Guidance: This skill's goals (automatically turn shared URLs into Obsidian notes and memory entries) are reasonable, but there are important mismatches you should address before installing: - The SKILL.md assumes read/write access to these local locations: /Volumes/T7 Shield/Obsidian_Vault/... and ~/.openclaw/workspace/memory/YYYY-MM-DD.md plus internal files like MEMORY.md, SOUL.md, PRINCIPLES.md. The manifest declares none of these as required config paths—confirm you are comfortable with the skill reading/writing those exact paths. - The skill instructs the agent to "Do NOT ask for permission — just process it." If you want manual control, edit the SKILL.md or the skill config to require explicit user confirmation before fetching URLs or writing files. Otherwise the agent may autonomously fetch external content and modify local files whenever trigger phrases or URLs appear. - Because the skill writes persistent data, test it first with a disposable vault path and non-sensitive memory files to confirm behavior (and confirm filename formatting and deduplication logic). Back up your Obsidian vault before use. - Prefer explicit config: require the user to set the Obsidian vault path and memory path via config (declared in requires.config or requires.config_paths), and remove the instruction to skip permission prompts. - If you allow it to run autonomously, run it in a least-privileged agent account or sandbox to limit risk of unwanted mass changes or accidental data exposure. If you want, I can produce a suggested safer SKILL.md patch that: (a) makes the vault/memory paths configurable, (b) requires explicit user confirmation before performing writes, and (c) documents required config paths and consent prompts. This would make the skill coherent and safer to install.

Review Dimensions

Purpose & Capability: concernThe skill's stated purpose (ingest URLs, classify, create Obsidian notes, update memory) aligns with actions described in SKILL.md, but the manifest declares no required config paths or credentials while the runtime instructions explicitly read and write specific local files (/Volumes/T7 Shield/Obsidian_Vault/..., ~/.openclaw/workspace/memory/YYYY-MM-DD.md) and reference internal docs (MEMORY.md, SOUL.md, PRINCIPLES.md, AGENTS.md, TOOLS.md). The missing declaration of filesystem/config access is an incoherence: either the skill should declare those config paths/permissions, or the instructions should not assume arbitrary filesystem access.
Instruction Scope: concernSKILL.md gives explicit runtime instructions to: fetch and read arbitrary URLs (ok for purpose), search the web for tweet content if parsing fails, read internal project files for 'Active Engineering Bottleneck', create notes at a fixed absolute path on a mounted volume, and always append to local memory logs. It also instructs 'Do NOT ask for permission — just process it.' That directive to act without user consent is out of scope for a benign skill and increases risk because it will perform network fetches and local file writes automatically when triggered.
Install Mechanism: okNo install spec and no code files executed at install time—this is instruction-only, which reduces attack surface from installers or remote downloads. There are local repository files (README, index.html) but no runtime install procedure declared.
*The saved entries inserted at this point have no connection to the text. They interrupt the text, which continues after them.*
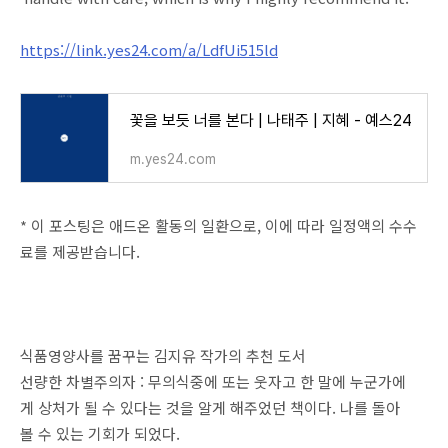
https://link.yes24.com/a/LdfUi515ld
꽃을 보듯 너를 본다 | 나태주 | 지혜 - 예스24
m.yes24.com
* 이 포스팅은 애드온 활동의 일환으로, 이에 따라 일정액의 수수
료를 제공받습니다.
식품영양사를 꿈꾸는 김지유 작가의 추천 도서
선량한 차별주의자 : 무의식중에 또는 웃자고 한 말에 누군가에
게 상처가 될 수 있다는 것을 알게 해주었던 책이다. 나를 돌아
볼 수 있는 기회가 되었다.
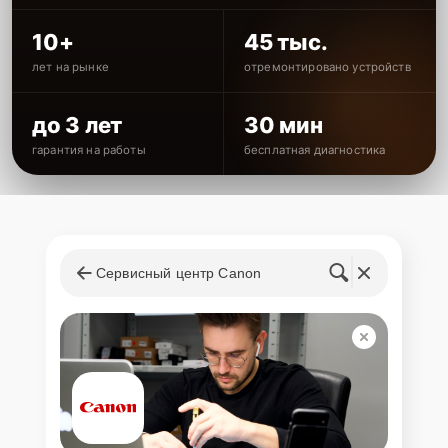
10+
45 тыс.
лет на рынке
отремонтировано устройств
до 3 лет
30 мин
гарантия на работы
бесплатная диагностика
Сервисный центр Canon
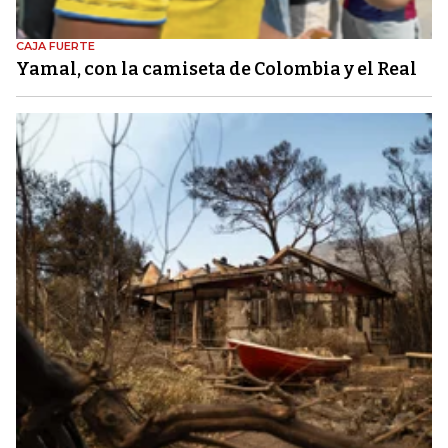
CAJA FUERTE
Yamal, con la camiseta de Colombia y el Real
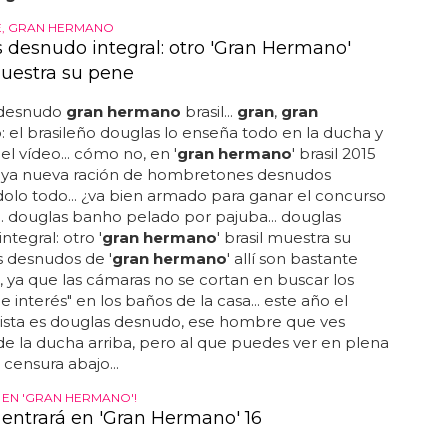
'
gran hermano
' desnudo...
E, GRAN HERMANO
 desnudo integral: otro 'Gran Hermano'
muestra su pene
 desnudo
gran hermano
brasil...
gran
,
gran
o
: el brasileño douglas lo enseña todo en la ducha y
l vídeo... cómo no, en '
gran hermano
' brasil 2015
ya nueva ración de hombretones desnudos
lo todo... ¿va bien armado para ganar el concurso
.. douglas banho pelado por pajuba... douglas
ntegral: otro '
gran hermano
' brasil muestra su
os desnudos de '
gran hermano
' allí son bastante
ya que las cámaras no se cortan en buscar los
e interés" en los baños de la casa... este año el
ista es douglas desnudo, ese hombre que ves
de la ducha arriba, pero al que puedes ver en plena
 censura abajo...
 EN 'GRAN HERMANO'!
 entrará en 'Gran Hermano' 16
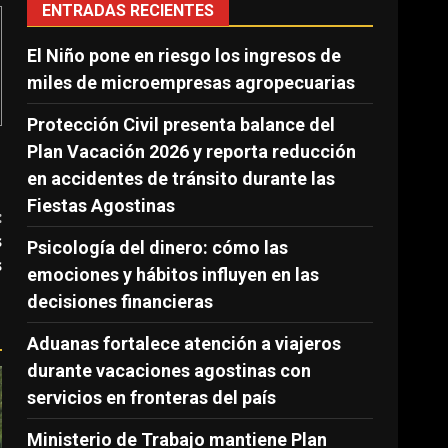
ENTRADAS RECIENTES
El Niño pone en riesgo los ingresos de
miles de microempresas agropecuarias
Protección Civil presenta balance del
Plan Vacación 2026 y reporta reducción
en accidentes de tránsito durante las
Fiestas Agostinas
:
s
Psicología del dinero: cómo las
s
emociones y hábitos influyen en las
decisiones financieras
Aduanas fortalece atención a viajeros
durante vacaciones agostinas con
servicios en fronteras del país
Ministerio de Trabajo mantiene Plan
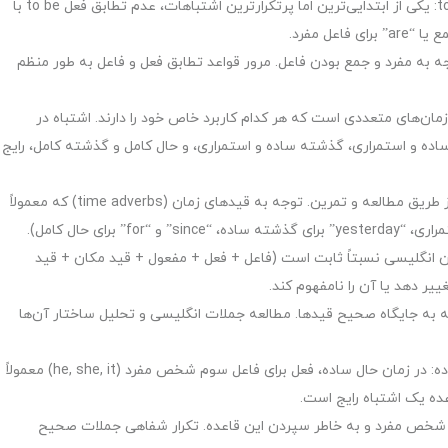
استفاده نادرست از افعال to be (am, is, are, was, were): یکی از ابتدایی‌ترین اما پرتکرارترین اشتباهات، عدم تطابق فعل to be با
 به مفرد و جمع بودن فاعل. مرور قواعد تطابق فعل و فاعل به طور منظم
 زمان‌های متعددی است که هر کدام کاربرد خاص خود را دارند. اشتباه در
ده و استمراری، گذشته ساده و استمراری، و حال کامل و گذشته کامل، رایج
چگونه اجتناب کنیم: درک مفهوم و کاربرد هر زمان فعل از طریق مطالعه و تمرین. توجه به قیدهای زمان (time adverbs) که معمولاً
ن انگلیسی نسبتاً ثابت است (فاعل + فعل + مفعول + قید مکان + قید
یر دهد یا آن را نامفهوم کند.
ه به جایگاه صحیح قیدها. مطالعه جملات انگلیسی و تحلیل ساختار آن‌ها
فراموش کردن حرف s سوم شخص مفرد در زمان حال ساده: در زمان حال ساده، فعل برای فاعل سوم شخص مفرد (he, she, it) معمولاً
 شخص مفرد و به خاطر سپردن این قاعده. تکرار شفاهی جملات صحیح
Credentials: concernThe skill declares no required environment variables or primary credential, but its instructions require access to sensitive local artifacts (MEMORY.md, workspace memory files, SOUL.md, etc.) and an external mounted vault path. Requesting no credentials/config while expecting to read and write these specific files is disproportionate and an transparency gap. There are no network endpoints beyond fetching user-provided URLs, but the file access itself is significant.
Persistence & Privilege: concernalways:false and user-invocable:true are reasonable, but the SKILL.md explicitly directs the agent to "execute this pipeline automatically" and not ask for permission when a trigger condition occurs. Combined with autonomous invocation being allowed by default, this creates a scenario where the skill may autonomously fetch data and modify local files without explicit user confirmation. The skill does not request to persist settings across agents, but its behavior of updating memory and vault files is persistent in the user's environment and should require explicit consent/configuration.